Whatever else may result from Trump’s campaign for the Republican nomination (and, as seems likely at this point, the presidency itself), this realignment of political priorities is not only welcome but necessary. Social conservatives were never going to win the big battles in Washington, D.C.—and not just because the Republican Party has sold us a bill of goods for the past quarter-century. This country is simply too big, too diverse, too divided to return to a sane moral consensus—let alone Christian moral teaching—at the national level.

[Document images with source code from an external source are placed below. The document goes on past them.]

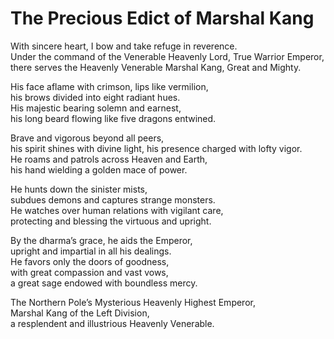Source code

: # The Precious Edict of Marshal Kang

With sincere heart, I bow and take refuge in reverence.  
Under the command of the Venerable Heavenly Lord, True Warrior Emperor,  
there serves the Heavenly Venerable Marshal Kang, Great and Mighty.  

His face aflame with crimson, lips like vermilion,  
his brows divided into eight radiant hues.  
His majestic bearing solemn and earnest,  
his long beard flowing like five dragons entwined.  

Brave and vigorous beyond all peers,  
his spirit shines with divine light, his presence charged with lofty vigor.  
He roams and patrols across Heaven and Earth,  
his hand wielding a golden mace of power.  

He hunts down the sinister mists,  
subdues demons and captures strange monsters.  
He watches over human relations with vigilant care,  
protecting and blessing the virtuous and upright.  

By the dharma’s grace, he aids the Emperor,  
upright and impartial in all his dealings.  
He favors only the doors of goodness,  
with great compassion and vast vows,  
a great sage endowed with boundless mercy.  

The Northern Pole’s Mysterious Heavenly Highest Emperor,  
Marshal Kang of the Left Division,  
a resplendent and illustrious Heavenly Venerable.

That does not mean, however, that all hope is lost—far from it. Over the last decade, for instance, the pro-life movement has made great progress at the local and state levels. States have passed new laws regulating abortion clinics as medical facilities; as a result, abortuaries are shutting down in record numbers. The number of pro-life pregnancy-care centers in the United States is now an order of magnitude greater than the number of abortion clinics. The Pregnancy Care Center of Rockford (on whose board I serve as president) has saved more babies locally over the course of its existence than the Partial-Birth Abortion Act has saved nationwide. And it’s just one of over 4,000 such centers in small towns and big cities throughout the country. The Republican Party in Washington, D.C., in or out of Congress and the White House, has done nothing to bring this change about; Christian pro-lifers on the ground, mostly conservative but sometimes of other political stripes as well, have made all the difference.
Whether he wins the Republican nomination or not, whether he wins the presidency or not, Donald Trump has already done this country a great service. The destruction of neoconservative hegemony over the Republican Party and the return of social issues to the local and state levels where Christian conservatives can make a real difference is a victory in itself.